For now, that sounds like a sermon from another era.

Choosing when to run

Arbeloa’s reign began with humiliation: a Copa del Rey exit to second‑tier Albacete. European nights offered brief flashes of something better – he even out‑thought Guardiola and Mourinho on the touchline – but those highs only deepened an awkward suspicion around the club: some players choose their games. They decide when to run, when to suffer, when to switch on. Failure, at some level, has become a choice.

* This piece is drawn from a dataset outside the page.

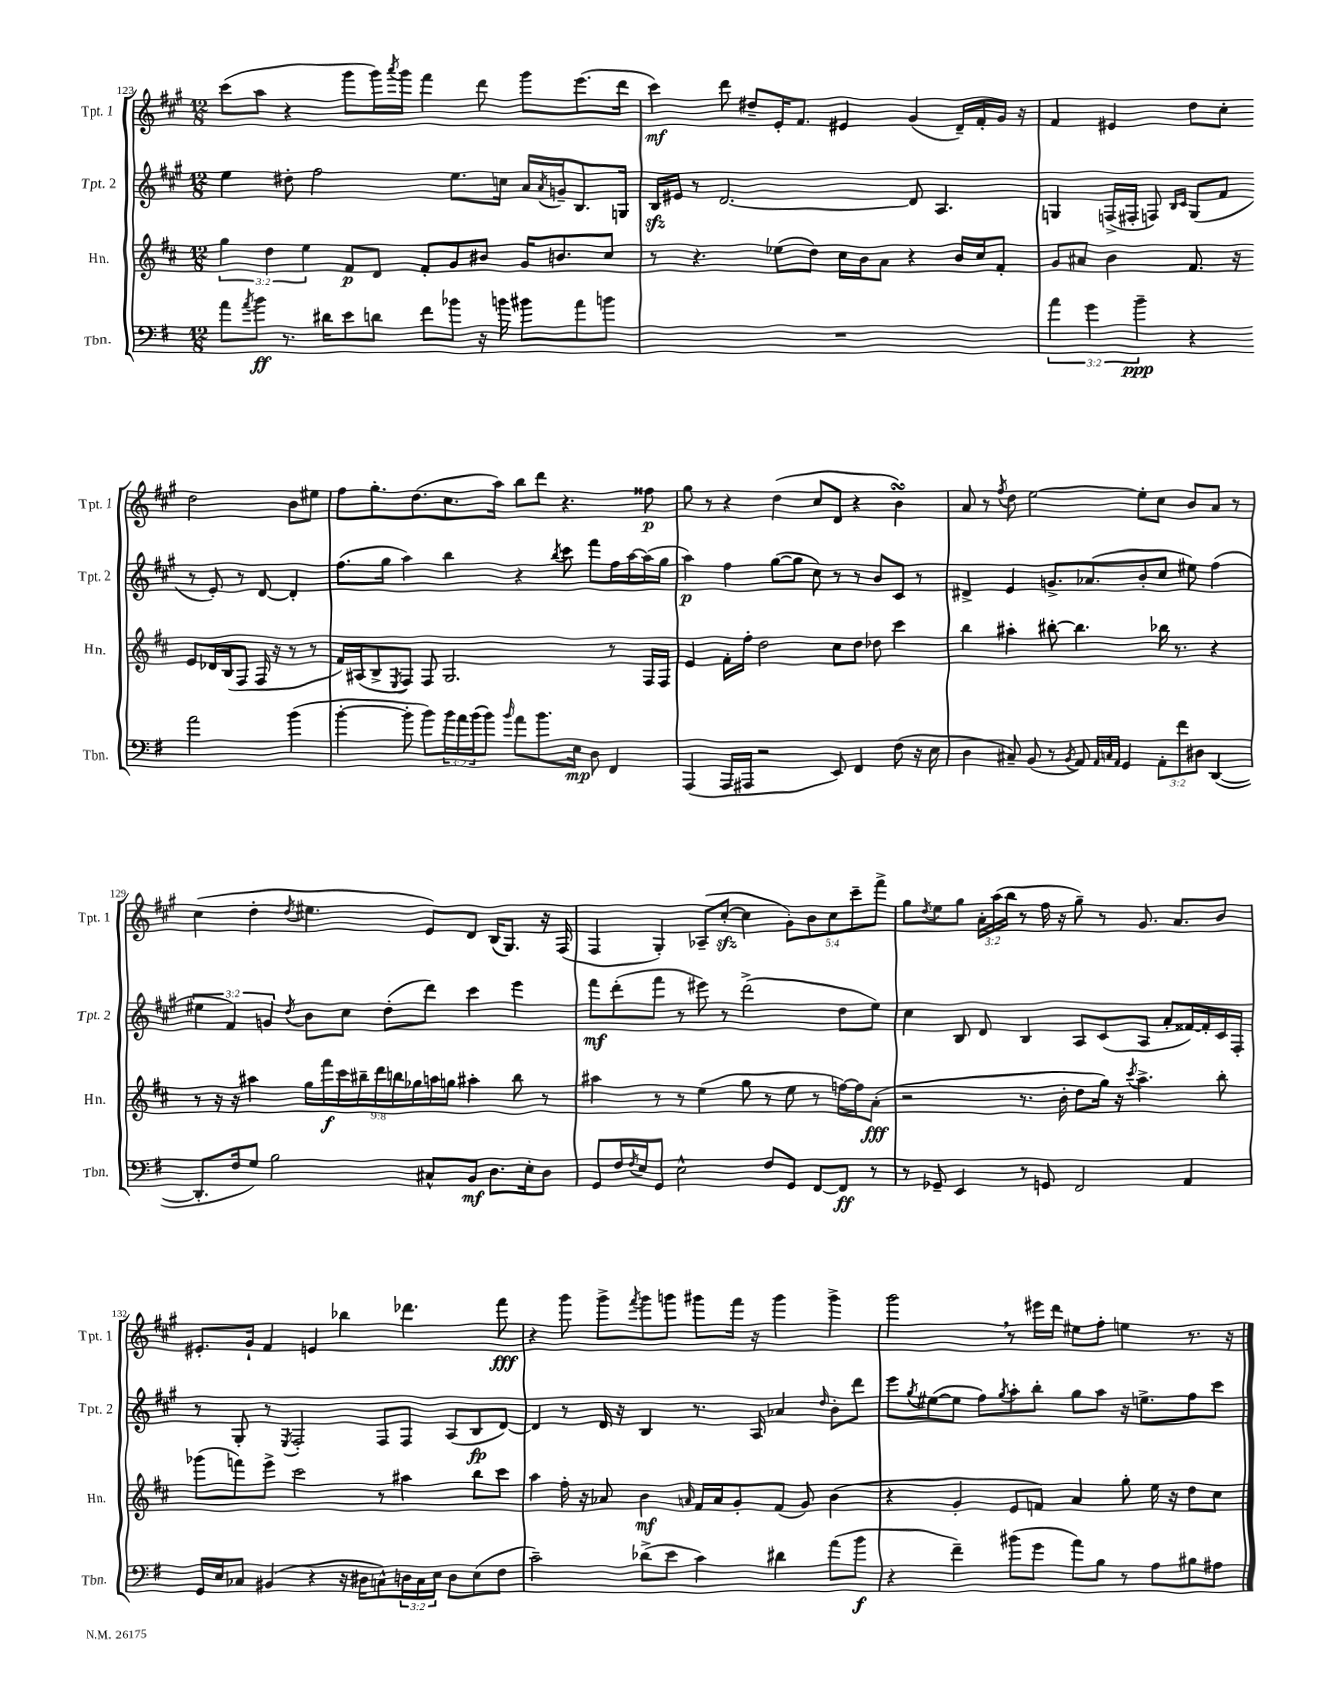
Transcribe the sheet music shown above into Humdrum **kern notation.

Knocked out of the Champions League in Munich, Madrid then won just one of four league games in April. The structural problems never went away; the tensions only grew as the title drifted to Barcelona and the season effectively ended.

When the collapse came, so did the scramble. Fingers pointed everywhere but inward. Blame became a currency.

Dani Carvajal and Raúl Asencio clashed with the coach. Dani Ceballos asked not to be considered for selection any more. Mbappé, symbol of this project and the gulf between expectation and reality, headed off to Sardinia with his girlfriend. He was injured, and he had permission, but the images jarred. More than 30 million people signed an online petition calling for him to be kicked out.

Then Álvaro Carreras confirmed that, yes, the story of Antonio Rüdiger hitting him was true. Another fissure exposed. Another day, another crack in the façade.

And then came the fight. Valverde. Tchouaméni. Blood on the floor three days before another clásico.

Barcelona are coming to finish the job. Madrid arrive with their season in ruins and their culture in question. The league may already be lost, but what exactly is left to save?